人格も技も素晴らしい先生でしたので、弟子が多いことは当然でしたが、
不思議なことに合気をものにした弟子はあまりいませんでした。
私も全ての弟子を知っているわけではありませんが、
実力が抜きん出ている弟子というのは、弟子の中でも噂に上がりますので、
誰々さんは技が使えるらしいというようにある程度把握することが出来ます。
実際の実力というのは、直接お会いしていないために分からない方もいましたが、
弟子の総数からするとそれでも合気を習得された方の数が少な過ぎるように感じました。
その当時は、合気は難しいものなのだから、習得している人が少ないのは
当たり前だと考えていましたが、稽古を重ねて、合気の輪郭が朧げながらも見えてくると、
それはおかしいのではないかと思うようになりました。
合気の技にも難易度があり、難易度が高い技は中々出来る人はいませんが、
比較的容易な技に関しては、入門して日が浅い人でも行うことが出来ます。
その師についていた当時の話になりますが、師の弟子のほとんどは、
容易な技に関してもまともに出来ていませんでした。
師は、合気を習得してから何十年も稽古を続けてこられた方でしたので、
今の私よりも多くのことが見えていたと思います。
弟子一人一人の修正すべき点やあるべき稽古の仕方など、
どうすれば合気が習得出来るか、分かっていたはずです。
では、なぜ弟子は合気が習得出来なかったのでしょうか?
合気の習得を阻むものはいくつかありますが、名人・達人の域にあった
師の下で修行していた弟子が合気を習得出来なかった原因は、
師と弟子の身体感覚に差がありすぎたためだと私は思います。
身体感覚に差があり過ぎたために、師の指導を
弟子が正しく受け取れなかったのではないでしょうか?
例えば、師に手の動かし方を指導されたとします。
手刀で相手の腕を斬り下ろすように指導された場合、
師の感覚では斬り下ろす動きで難なく技が出来ますが、
弟子がそれを行おうとすると相手の力とぶつかり、腕を斬り下ろすことが出来ません。
相手の力とぶつからずに腕を斬り下ろすには、
それを成すために行なっていることがあるはずですが、
師は無意識で行なってしまっているため、指導中の説明には出てきません。
師の感覚では、端的に正しく指導していますが、弟子に伝わらないということが発生します。

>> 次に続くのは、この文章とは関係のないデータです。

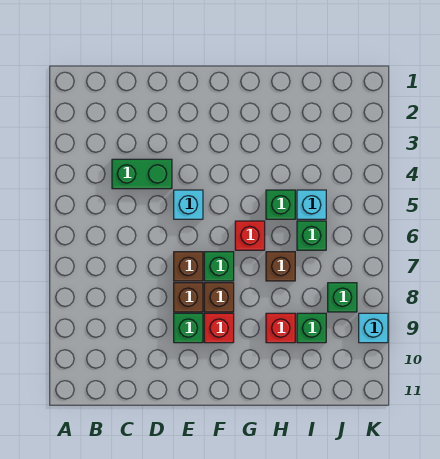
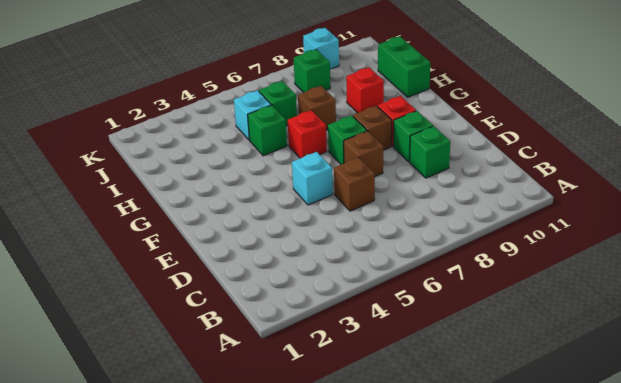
green brick C4:D4 level 1 -> green brick H11:I11 level 1
brown brick E8 level 1 -> brown brick D6 level 1
green brick I9 level 1 -> green brick D9 level 1

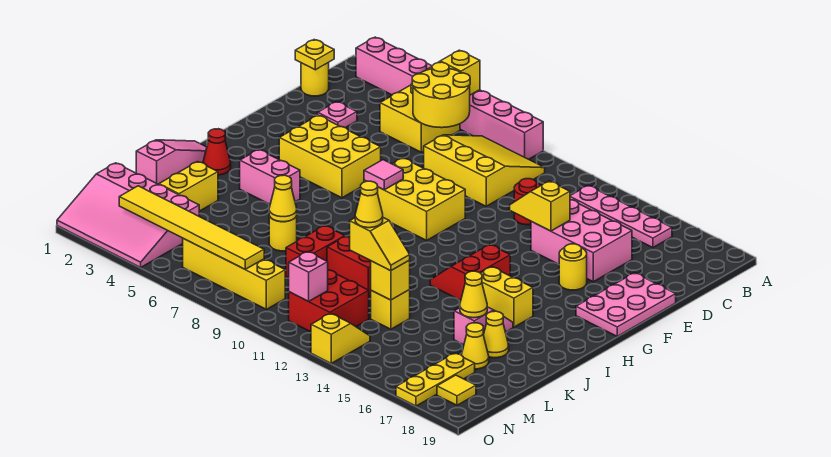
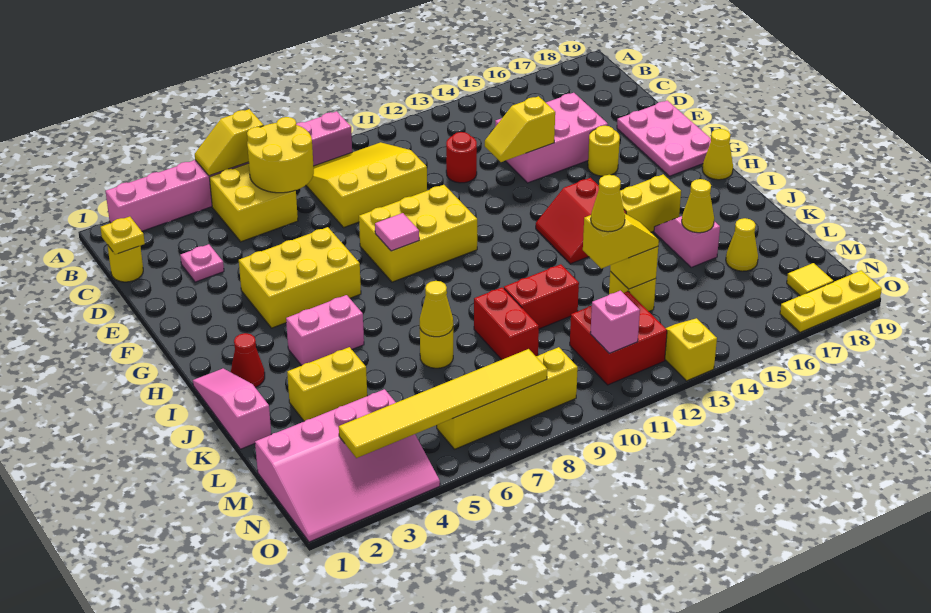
pink plate B13:B16 level 1 -> none
yellow brick K3:L3 level 1 -> yellow brick K3:K4 level 1
yellow cone K17 level 1 -> yellow cone H19 level 1
yellow plate M17:O17 level 1 -> yellow plate O17:O19 level 1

会話は成立しているのに、内容が通じていないということが起こります。
ここが難しい部分なのですが、師が無意識で行なっていることを
見つけようとしても自分なりの解釈が入ってしまうため、上手くいきません。
師のもとで学んでいた当時の弟子も、師が言葉にしていない部分を探り、
合気を何とかものにしようと努力していました。
同じ認識に至っていた人も多かったと思います。
ですが、結果として、合気を習得出来たのは一握りの弟子だけです。
問題だったのは、師が言葉にしていない部分に何を見出したかです。
当時をよくよく振り返ると、弟子毎に技の認識が違っていました。
これは本来あり得ないことです。
勝手な自己解釈で誤ったものを見出したために、その様なことが起きたのだと思います。
師と身体感覚に差があるために、内容が正しく伝わらなくなるわけですが、
師の言葉は、目指すべき感覚を端的に伝えていました。
自分に足りないもの(動き方や技のやり方)を見出して、付け足すのではなく、
師の言葉を信じ、その身体感覚に近付ける様に努力すべきだったのでは無いかと思います。

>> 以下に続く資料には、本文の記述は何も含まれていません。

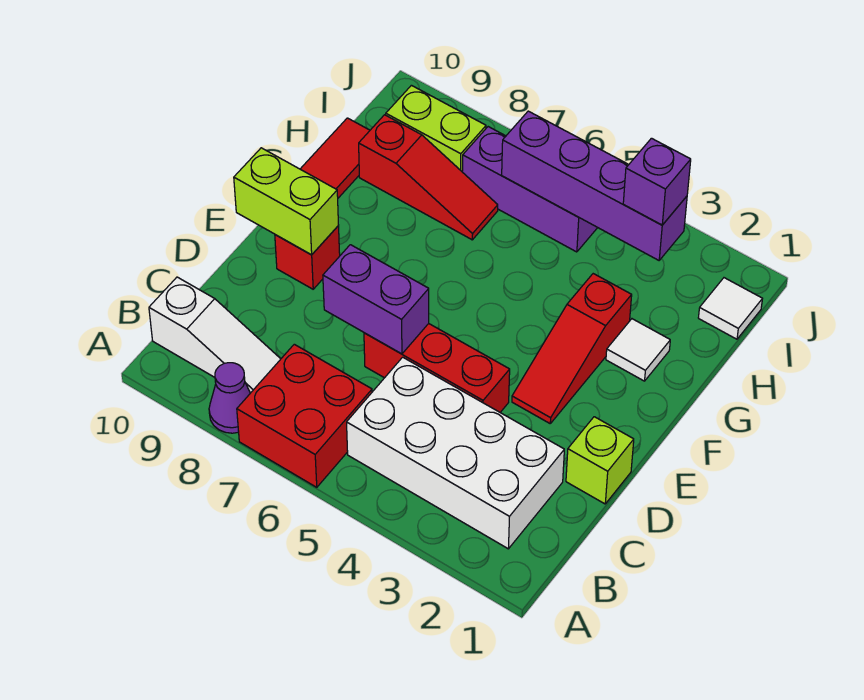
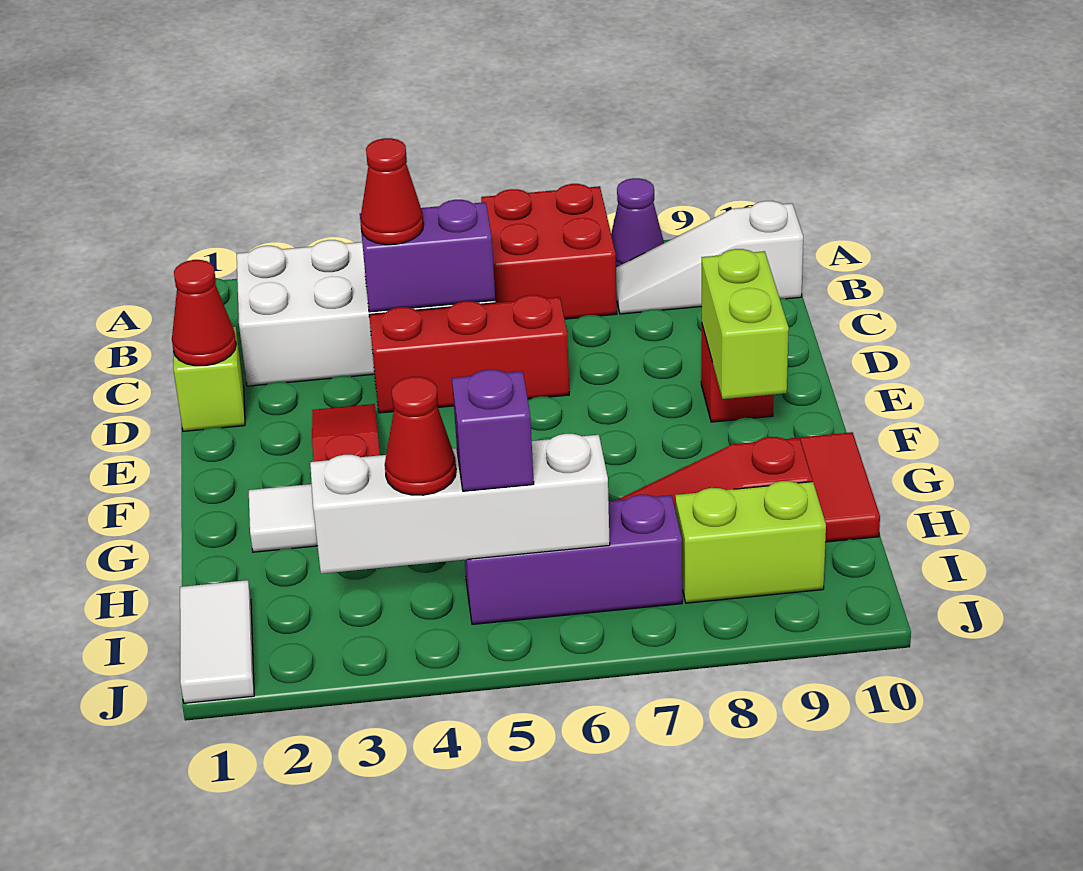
none -> red cone C4 level 3
none -> red cone D1 level 2
purple brick D6:D7 level 2 -> purple brick C4:C5 level 2
lime brick E9:E10 level 2 -> lime brick E9:F9 level 2
white tile I1 level 1 -> white tile I1:J1 level 1
purple brick I3:I6 level 2 -> white brick I3:I6 level 2
purple brick I3 level 3 -> purple brick I5 level 3
none -> red cone I4 level 3

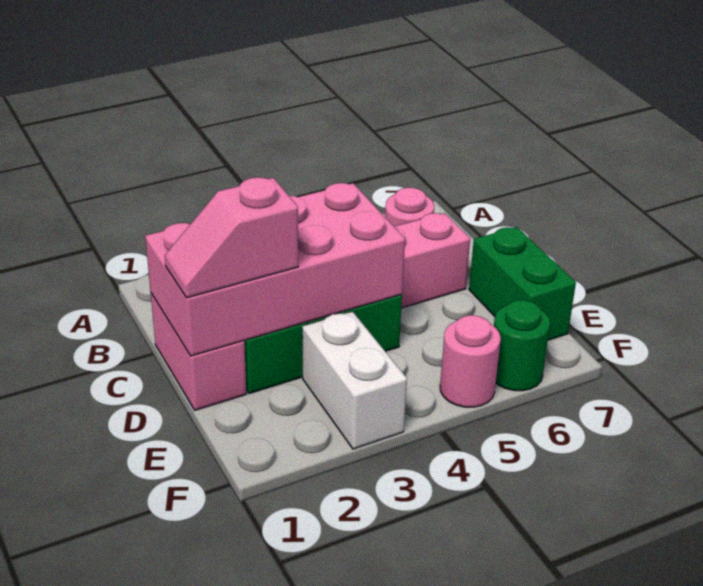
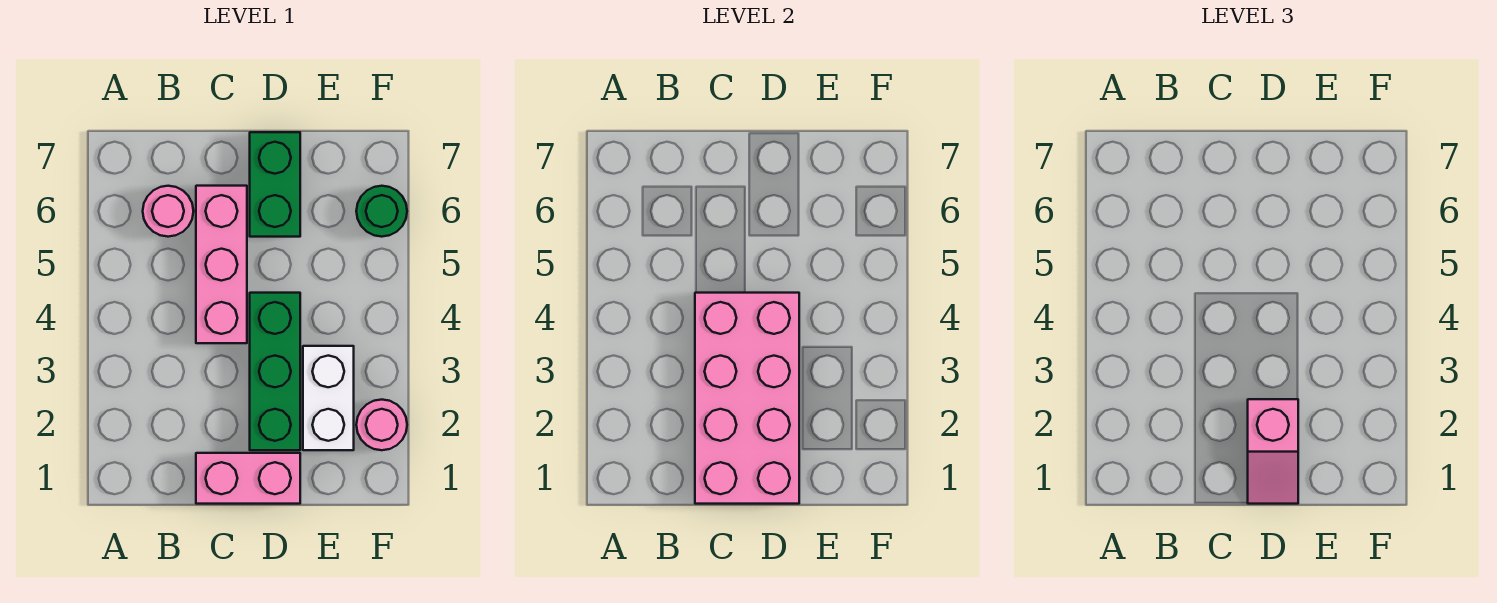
green brick D7:E7 level 1 -> green brick D6:D7 level 1
white brick E3:F3 level 1 -> white brick E2:E3 level 1
pink round brick F5 level 1 -> pink round brick F2 level 1

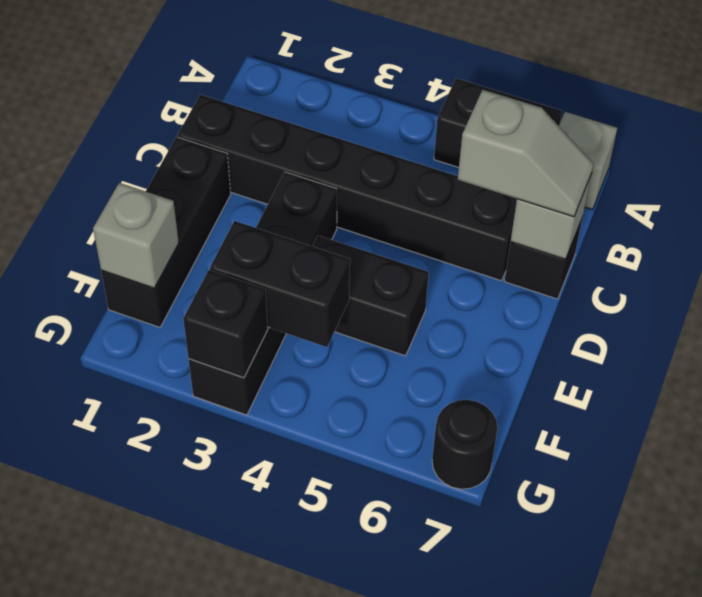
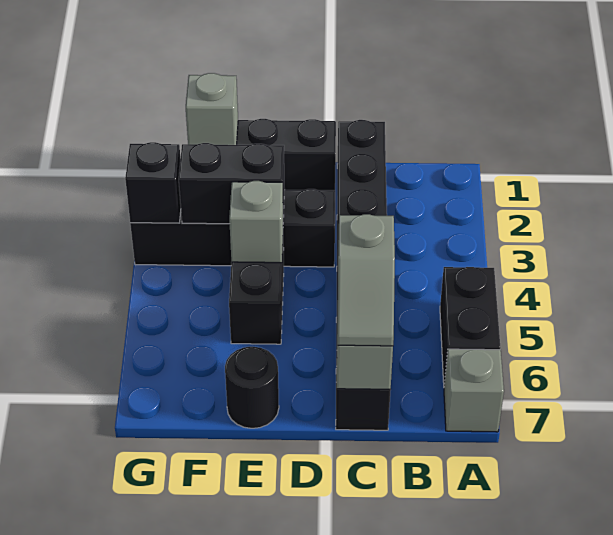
none -> grey brick E4 level 2
black brick F3:F4 level 2 -> black brick E3:F3 level 2
black round brick G7 level 1 -> black round brick E7 level 1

名人・達人のもとで弟子が育たないのは、身体感覚に差があるために言葉が伝わらず、
弟子が自己解釈することが多いために、誤った方向に行ってしまうことが一因だと感じます。
誤った自己解釈を防ぐには、安易な分析をしないことが大切で、
師の言葉を頼りに感覚を求めて稽古するのが良いと思います。
自分なりに技を分析するということを多くの人は行います。
私も行なっていましたが、これは、’合気’を習得するのに
失敗する可能性が高い方法だったと思います。
一度誤った考えに囚われると、そこから中々抜け出すことは出来ません。
技を分析するというのは本来入門してからだいぶ時間が
経ってから行うものなのでしょう。
分析せずに技を稽古するというのは難しいことですが、
合気を習得するための稽古ではそれが求められるのだと思います。